Tu te lembra, Totó? Bons tempos aqueles. Ri-se, prazenteiro. Totó? Quem é Totó? Velho esquecido! Tô falando contigo, lesado. Meu nome não é Totó. E quem é tu? Tatá. Ah, bom. Que seja. Tu te lembra daquela época em que a gente pintava e bordava na assembleia? Tatá demonstra um esforço físico literal para recordar. Diz “lembro”, mas parece procurar na memória. A gente era bom no negócio, diz Mané. Que negócio? Nas coisas lá. Era, né Mané? Acesso de tosse. Olha a enfermeira! Se ela pega a gente fumando e bebendo... Dane-se, mando prender, berra Tatá raivoso.
Estava aqui me lembrando daquela lambança com o aumento das verbas. Quando foi mesmo? Num lembro. Eita coisinha boa era legislar resoluçõezinhas para “verba indenizatória de exercício parlamentar”. Até o nome era bonito. Esperteza política é coisa que se ceva ao longo de muuuuuitos mandatos. Cevar com “c” ou com “s”? Indaga Tatá. Com “c”. Com “s” é ralar mandioca, coisa de eleitor. Mas nós ralamo muita mandioca neles. Os dois riem. Se engasgam. Mané se socorre com o oxigênio, enquanto o outro se recupera da falta de ar com urros agonizantes. São esses charutos, dizem quase juntos. Riem da própria piada.
Mas Tutu... Quem é Tutu? Olha, eu acho que tu tá ficando caduco. Tutu é tu. Tatá, eu já disse, T-a-t-á. Vixe, esqueci, mas tu entendeu. Tu te lembra que eu dei desdobro naqueles repórteres daquela imprensa marronsista?
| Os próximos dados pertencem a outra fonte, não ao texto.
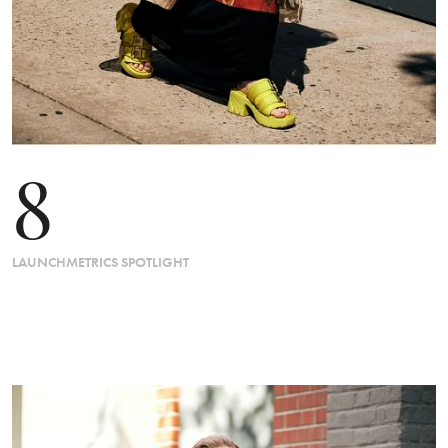
8
LAUNCHMETRICS SPOTLIGHT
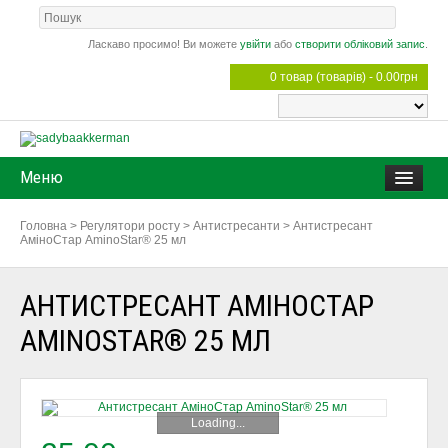
Ласкаво просимо! Ви можете
увійти
або
створити обліковий запис
.
0 товар (товарів) - 0.00грн
Меню
Головна
>
Регулятори росту
>
Антистресанти
>
Антистресант
АміноСтар AminoStar® 25 мл
АНТИСТРЕСАНТ АМІНОСТАР
AMINOSTAR® 25 МЛ
Loading...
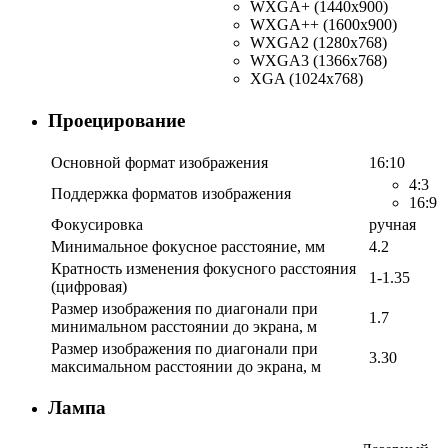
WXGA+ (1440x900)
WXGA++ (1600x900)
WXGA2 (1280x768)
WXGA3 (1366x768)
XGA (1024x768)
Проецирование
Основной формат изображения
16:10
4:3
Поддержка форматов изображения
16:9
Фокусировка
ручная
Минимальное фокусное расстояние, мм
4.2
Кратность изменения фокусного расстояния
1-1.35
(цифровая)
Размер изображения по диагонали при
1.7
минимальном расстоянии до экрана, м
Размер изображения по диагонали при
3.30
максимальном расстоянии до экрана, м
Лампа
Eu disse: vocês nem estariam aqui, se fosse na época da ditatura. Que saudade da ditadura! Tu acredita que eles se abespinharam? Ô Gentinha metida!
E eu que chamei todos de picaretas, igual o finado Lula chamou os deputados. E disse mais: mostro meu cpf pra vocês, sou um homem limpo. E quem era Lula? Num foi um político famoso que foi presidente? Mané não lembra, mas completa: tu foi macho, Dadá. Quem é Dadá? De novo, esclerosado? Tô falando de ti. Acho que essa cachaça tá te prejudicando. É Tatá. Nunca fui Dadá na vida.
Olha a bolsa Mané, tá vazando. Deixa essa m... aí. A mulher limpa. Tu te lembra da maracutaia que a gente fez? Cortamos os 14º e 15º salários e metemos as verbinhas. É, tinha aquela “Ajuda de moradia”. Os dois tem um acesso de riso. Tatá atalha. Tinha aquela – para dizer se empertiga na cadeira de rodas que balança levemente – “Verba indenizatória de ajuda de gabinete”. “Auxílio paletó”, diz o outro.  Mané, tu defendeu a moradia de uns pobres coitados deputados que precisavam receber os eleitores. Ô se lembro, diz saudoso. Um primor de defesa dos direitos adquiridos legais dos deputados profissionais. Eram quantas casas Mané? Umas 28, pelo Estado inteiro. Tudo com o auxílio moradia. Para receber os eleitores. Os dois se olham e se dobram de gargalhar. Mais tosse.
É uma pena, Teté. Tu tem pena de quem? Eu quis dizer, Teté, que tenho pena porque acabou. Um mandatinho até que pegava bem. Tatá, Tatá, velho esquecido! Mas a gente não aguenta mais nada. Aguenta, que o Cafifa até hoje tá no senado.